Politics

The political terms ‘right’ and ‘left’ are simplistic, damaging, and need to be retired

Anne Kingston: The binary labels have lost their way with blurred definitions, centrism and crumbling ideology

‘Gilet jaunes’ protesters in Paris, France, on Dec. 8, 2018. (Ibrahim Ezzat/Getty Images)

This month’s duelling cover stories go inside the angry, closed-minded, petty world of Canadian politics—and how to fix it. Here’s why we did it.

“Right” and “left” are useful words if you need to tell a driver which way to turn. Within the political realm, the binary descriptors are past their expiry date and should be deep-sixed.

They lack nuance given that “the right” can include Alexander Hamilton, Ayn Rand, Steve Bannon, current Ontario Premier Doug Ford, former Ontario Premier Bill Davis and John Locke. “The left” can include Joseph Stalin, U.S. Congresswoman Alexandria Ocasio-Cortez, Woody Guthrie, Karl Marx and John Locke.

If you want to blur, however, the words come in handy. Exhibit A: The “alt-right,” which sounds like a keyboard command rather than a catch-all for white supremacists. Protesters rallying under a “Unite the Right” banner in Charlottesville, Va., in 2017 weren’t talking Edmund Burke but Oswald Mosley.

The right-left axis is traceable to the most mundane of arrangements: seating, specifically in the French National Assembly after the French Revolution ended in 1789: royalists on the right, anti-royalists on the left. As a way to codify theories about the role of state, capital, individual rights and even human nature, the labels serve a purpose. In today’s polarized landscape—where situational microaggressions and name-calling prevail—they’re downright quaint. Now it’s “snowflakes” vs. “basement dwellers,” with feelings about Jordan Peterson providing the ideological line in the sand.

READ: This is what’s wrong with Canada’s Left

The utility of right-left and conservative-liberal labels was upended with the arrival of “neo-liberalism,” a retrofitting of early liberal theorists, such as 18th-century Scottish economist Adam Smith, into a laissez-faire capitalism avidly embraced by Margaret Thatcher and Ronald Reagan.

In ensuing decades, the political establishment, right and left, conceded authority to the rules of the marketplace, giving rise to a political spectrum disorder playing out in global violence in which right-left extremes form a kind of Möbius strip.

Given rising economic inequity, few “winners” and a legion of disenfranchised, the fracture is not between right and left but between those who have and those who have not, and between old-style mainstream politics and those rejecting it by voting for Brexit or supporting Donald Trump. Gilets jaunes protests in France have united ultra-left and ultra-right urban guerrillas in anger against fuel prices, the high cost of living and tax cuts for businesses and the rich. Ironically, French President Emmanuel Macron ran for office under the slogan “neither left nor right.” He’d cut taxes for the rich then attempt to appease the poor with tax cuts and Christmas bonuses.
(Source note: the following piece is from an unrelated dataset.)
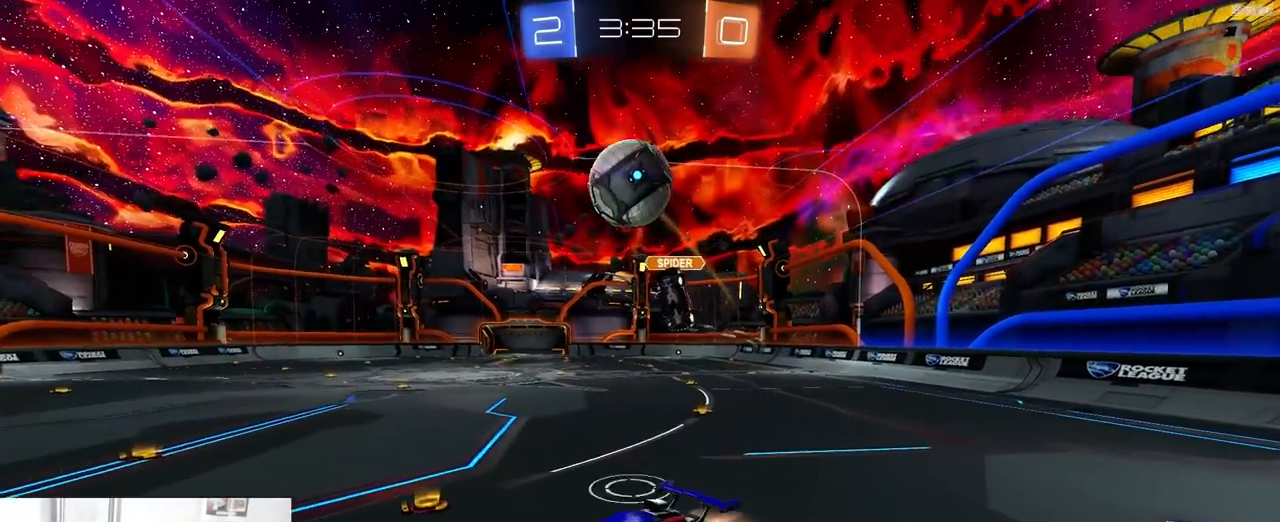
Gameplay with a controller (PlayStation layout); each line is a JSON object with the inputs held at the frame after it (dt_ms = milliseconds from this image to that frame). "events" lists button and stick changes between this image and that frame as [ms after this image, input, new state], when the widget could be followed in between. Not read: L3 R3 TOUCHPAD.
{"dt_ms": 500, "buttons": ["TRIANGLE", "R1", "R2"], "left_stick": "down", "right_stick": "center", "events": [[67, "left_stick", "center"], [300, "left_stick", "down"], [400, "TRIANGLE", "down"]]}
READ: This is what’s wrong with Canada’s Right

In an era of nakedly transactional politics, the traditional ideological underpinnings of right and left have dissipated, notes Clive Veroni, author of Spin: How Politics Has the Power to Turn Marketing on Its Head. The American “right” as represented by the Republican party has become “a Frankenstein monster stitching together disaffected groups from leftover Tea Party types to Evangelicals to other odd groups that doesn’t have at its centre what the Republican party used to have, a set of principles,” Veroni notes. “Who could have predicted the GOP would be the one standing up for Russia and disparaging the FBI?” On the left, the U.K.’s Labour party is similarly advancing its own interests in the face of Brexit.

Polarized situational politics are amplified by social media, which rewards and encourages extreme, simplified opinions. Lost in the noise, as the middle is being vanquished, are the voices and sensibility of moderates.

Continuing to see politics in terms of a lateral left-right divide ignores wider and more dangerous chasms—most notably between facts and denial of facts. As Guardian columnist Jonathan Freedland wrote this year: “We are now in an era when the argument is no longer over our response to events, but the very existence of those events.” He cites Pink Floyd co-founder Roger Waters calling the Syria Civil Defence (also known as the White Helmets) “a fake organization that exists only to create propaganda for the jihadists and terrorists,” a claim that’s been repeatedly debunked. Other examples of “tribal epistemology”—the view that only one’s own tribe can be trusted—abound: denial of climate change, denial of the Sandy Hook school shooting, denial of the benefits of vaccines. The list goes on.

Thinking in terms of a horizontal right-left spectrum is not only outdated but contains implicit bias in ignoring how hierarchies and systems dominate politics, economics and social life. Shift the spectrum vertically to assess how politicians or parties further entrench hierarchies of power or dismantle them, and a new way of thinking just might emerge. And just when it’s most needed.